Filter the lines below, copying only those with the string "être".
========
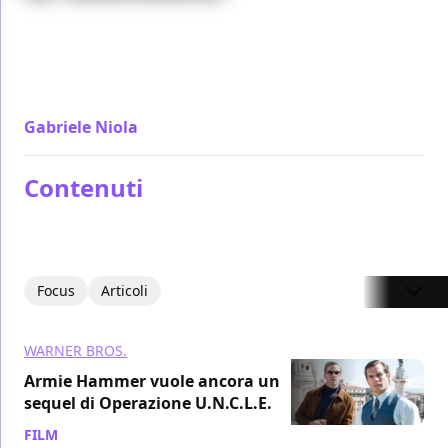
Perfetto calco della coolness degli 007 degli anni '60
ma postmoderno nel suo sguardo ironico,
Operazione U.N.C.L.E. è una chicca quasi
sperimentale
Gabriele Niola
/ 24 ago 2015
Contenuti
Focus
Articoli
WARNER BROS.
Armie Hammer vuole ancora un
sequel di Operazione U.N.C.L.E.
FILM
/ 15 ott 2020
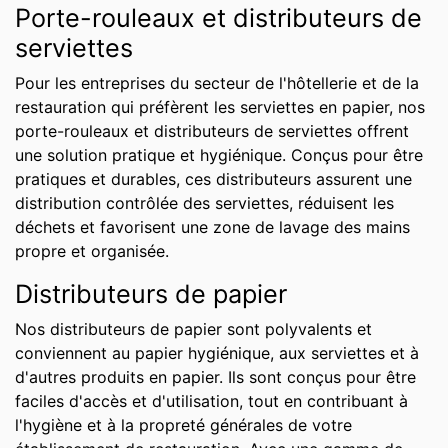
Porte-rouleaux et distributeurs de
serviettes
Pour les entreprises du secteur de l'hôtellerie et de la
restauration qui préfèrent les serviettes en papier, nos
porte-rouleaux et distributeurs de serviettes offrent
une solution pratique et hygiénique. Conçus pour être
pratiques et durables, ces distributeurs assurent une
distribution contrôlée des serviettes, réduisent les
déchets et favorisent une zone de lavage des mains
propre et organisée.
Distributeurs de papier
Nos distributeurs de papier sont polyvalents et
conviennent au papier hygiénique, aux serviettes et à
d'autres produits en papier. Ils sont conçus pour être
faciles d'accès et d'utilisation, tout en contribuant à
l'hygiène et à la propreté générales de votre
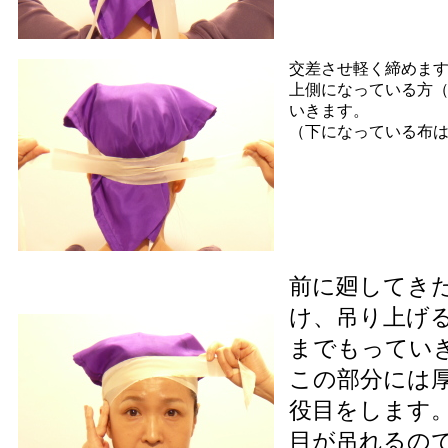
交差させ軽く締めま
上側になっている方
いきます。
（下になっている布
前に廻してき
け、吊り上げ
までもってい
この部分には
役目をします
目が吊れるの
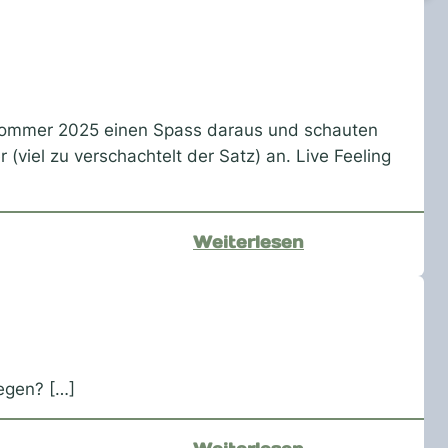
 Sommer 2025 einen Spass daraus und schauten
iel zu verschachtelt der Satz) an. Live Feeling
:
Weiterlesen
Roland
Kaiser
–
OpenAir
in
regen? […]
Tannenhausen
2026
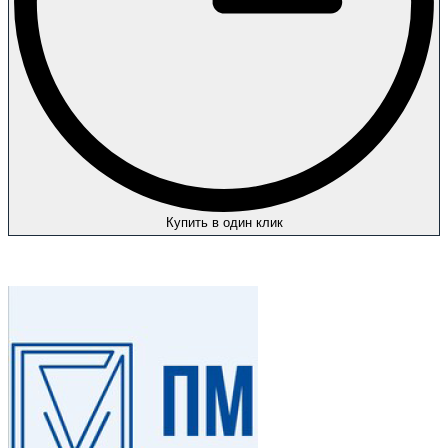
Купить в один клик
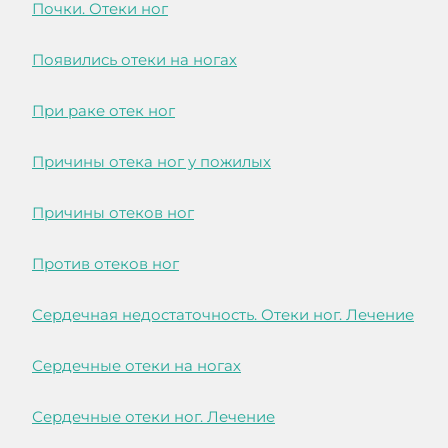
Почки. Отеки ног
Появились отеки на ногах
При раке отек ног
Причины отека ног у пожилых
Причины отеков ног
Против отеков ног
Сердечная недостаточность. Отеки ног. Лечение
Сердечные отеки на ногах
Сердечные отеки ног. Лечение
========
#### PROBLEM SOLUTION
une solution pratique et hygiénique. Conçus pour être
d'autres produits en papier. Ils sont conçus pour être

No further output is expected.